TASK BRIEF>
Write the next part of the passage on deriving and validating a clinical decision model for pulmonary embolism, starting after its last sentence.
--- GIVEN PASSAGE Enclosed Below ---
Hereto, for such a full clinical decision model, various well-known risk factors for PE, signs and symptoms of PE, and the quantitative D-dimer result will be considered in an overall multilevel, multivariable logistic regression model. Continuous variables will be transformed if appropriate and clinically plausible interactions will be explored (e.g., active cancer with age, D-dimer with age, and D-dimer with gender). Variables in the final model will be selected using stepwise backward selection. Bootstrapping techniques will be used to internally validate the model and shrink coefficients accordingly (if needed). Diagnostic performance of this updated CDR will be evaluated using traditional statistical approaches, similar as those described with research domain 1 (c-index, calibration, diagnostic indices). Finally, we intend to internally validate the new model separately in each of the existing datasets using internal-external cross-validation techniques [19]. With this technique, the new model will be derived in the total IPDMA set while iteratively excluding one dataset in which the model is subsequently validated. Thus, multiple derivation models are fit and next validated. Next, model performance is explored in each validation set separately by assessing both discrimination of the (respective) derived model (c-statistic) and calibration (expected versus observed ratio, and—graphically—the calibration slope in a calibration plot). Ideally, all thus performed model validations should perform well in each validation set, thereby providing proof that the full IPDMA set can be used in total for model derivation. Should scenarios unfold where model validation is poor in one or more validation samples, this implies that generalizability of the derived model cannot be guaranteed across all patient populations, either due to heterogeneity in baseline risk (i.e., the intercept of the model) or heterogeneity across predictor-outcome associations (or both). In this situation, we will (clinically and statistically) explore model derivation in more homogenous datasets as included in our IPDMA and subsequently explain to what patient populations the thus derived new model may be (or may not be) applicable and suitable for subsequent validation studies in newly derived prospective datasets in new studies.
--- End of Enclosed GIVEN PASSAGE ---
--- PROVIDED DATA Enclosed Below ---
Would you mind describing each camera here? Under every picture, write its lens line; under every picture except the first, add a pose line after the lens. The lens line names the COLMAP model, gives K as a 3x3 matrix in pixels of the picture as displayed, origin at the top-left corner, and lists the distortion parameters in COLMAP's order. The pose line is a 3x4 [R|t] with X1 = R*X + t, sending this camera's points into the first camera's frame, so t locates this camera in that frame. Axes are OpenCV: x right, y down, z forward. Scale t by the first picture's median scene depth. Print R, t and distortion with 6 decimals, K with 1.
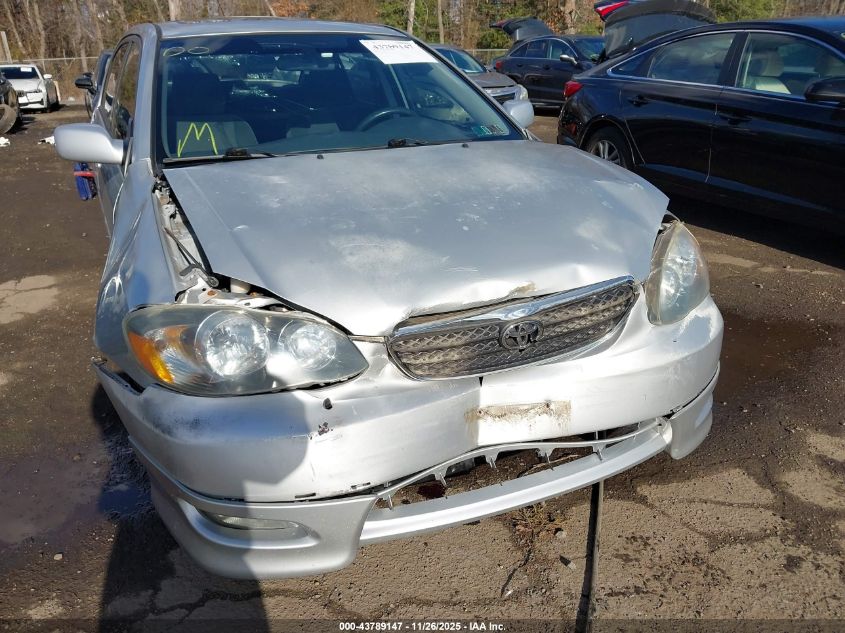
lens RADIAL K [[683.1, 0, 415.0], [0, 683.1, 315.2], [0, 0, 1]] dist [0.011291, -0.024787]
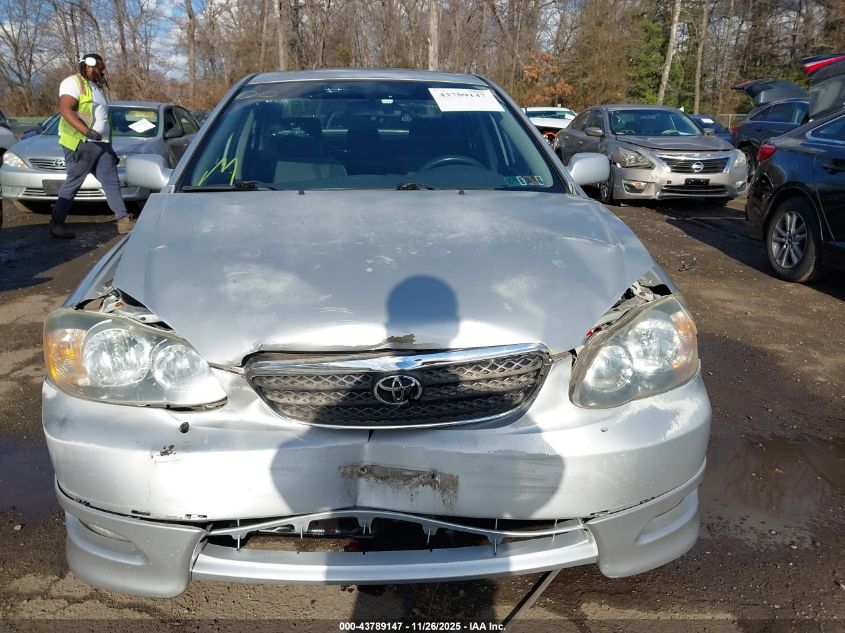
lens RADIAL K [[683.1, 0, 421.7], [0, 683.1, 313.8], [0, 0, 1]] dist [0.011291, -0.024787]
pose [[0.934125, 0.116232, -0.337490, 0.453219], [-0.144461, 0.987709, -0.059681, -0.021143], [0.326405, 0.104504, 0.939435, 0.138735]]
--- End of Enclosed PROVIDED DATA ---
EXERCISE ANSWER>
Risk of bias assessment

No formal risk of bias assessment tool currently exists for scoring the risk of bias in prediction model studies. However, at recent meetings of the Cochrane Collaboration, the so-called PROBAST tool (Prediction model study Risk Of Bias ASsessment Tool) is presented, but is not yet formally published. The CHARMS guideline that is developed for framing the review question for systematic reviews of prediction model studies, and for guiding the data extraction and critical appraisal of primary prediction model studies, provides guidance on risk of bias in these particular studies as well [20]. As such, we will use the CHARMS guideline in combination with preliminary version of the PROBAST tool to construct a checklist for the risk of bias assessment of the selected studies for this IPDMA.

Discussion

Pulmonary embolism is a major healthcare burden and remains a diagnostic challenge given its often non-specific clinical presentation and varying performance of the currently recommended diagnostic strategies across different healthcare settings, patient characteristics, and comorbidity. Physicians have since long been struggling with this clinical conundrum. This IPDMA will address these issues and aims at diagnostic assessment tailored to different health care settings and to individual patients. Currently, we are in the final phase of building our dataset with a dedicated group of expert investigators worldwide. We expect to publish our first results late 2018 or early 2019.